物語を追うというよりは、いかに凄惨に人々が死んでいくかという部分のほうが本筋に感じられた。好意的な見方をすれば、それこそが著者の言いたい現実の厳しさ、大義名分が薄弱になり、ただ暴力だけが支配する戦争の無意味さだったのか?とも思う。だとしたら、そのメッセージは強烈に伝わったと言えるだろう。
暴力と暴力と暴力、果たして北アイルランドが流した血は何だったのか?余りにも虚無感のただよう現実である。汚い政治と、形だけの和平。人々の心にくすぶり続ける反発心、平和では溶けない、長年の遺恨。
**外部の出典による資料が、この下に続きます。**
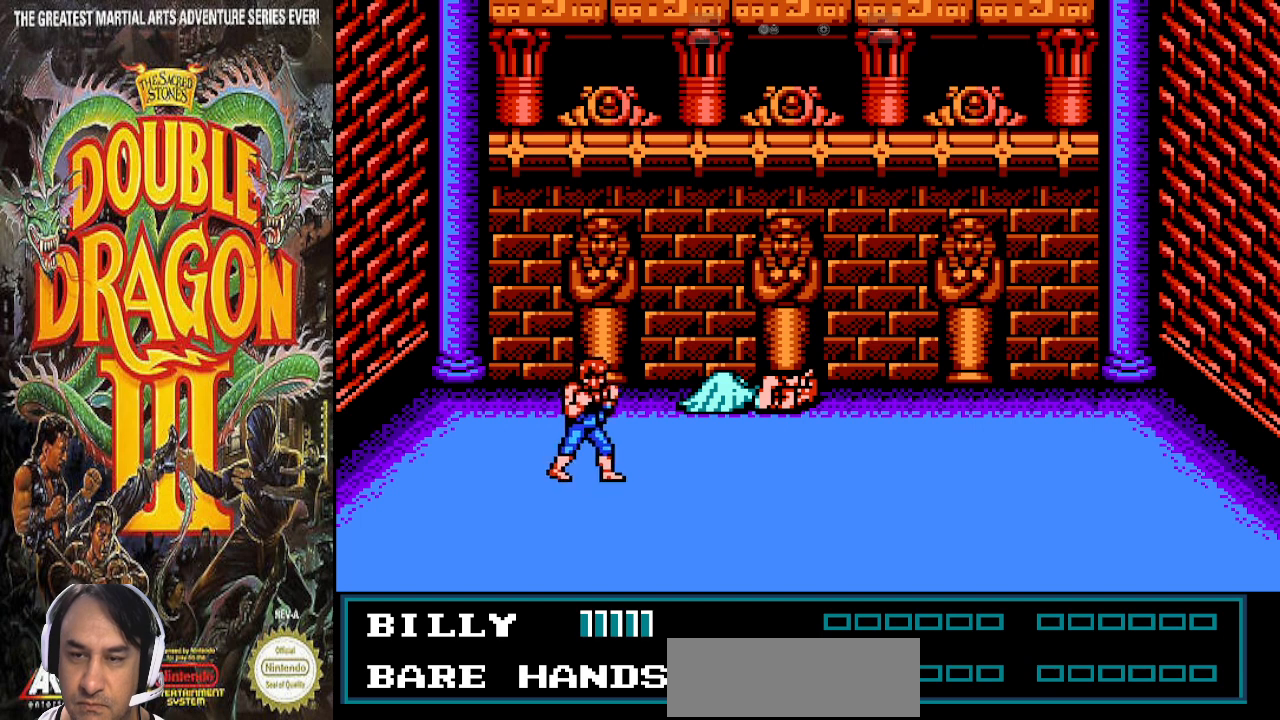
{"buttons": ["DPAD_RIGHT"], "events": [[300, "DPAD_DOWN", "down"], [467, "DPAD_DOWN", "up"]]}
北アイルランドは、何も変わっていないのだろうか?この作品を読むと、そうした虚しさが湧き上がる。単なるバイオレンス小説として読みきれば良いのだろうが、厳しいことを言ってしまえば、それだと本作は中の下程度の単純な出来である。ラストに至っても、フィーガンに関しての処理が甘い。母の慈悲も余り心に響いて来なかったのが残念。結果的に膨大な殺人を犯したフィーガンを寛大に見ることが出来なかったのは、やはり全編を通して描かれる凄惨さのせいかと思うが、その上でももう少し悲劇的な結末のほうが、物語としては引き締まったかも?などと思う。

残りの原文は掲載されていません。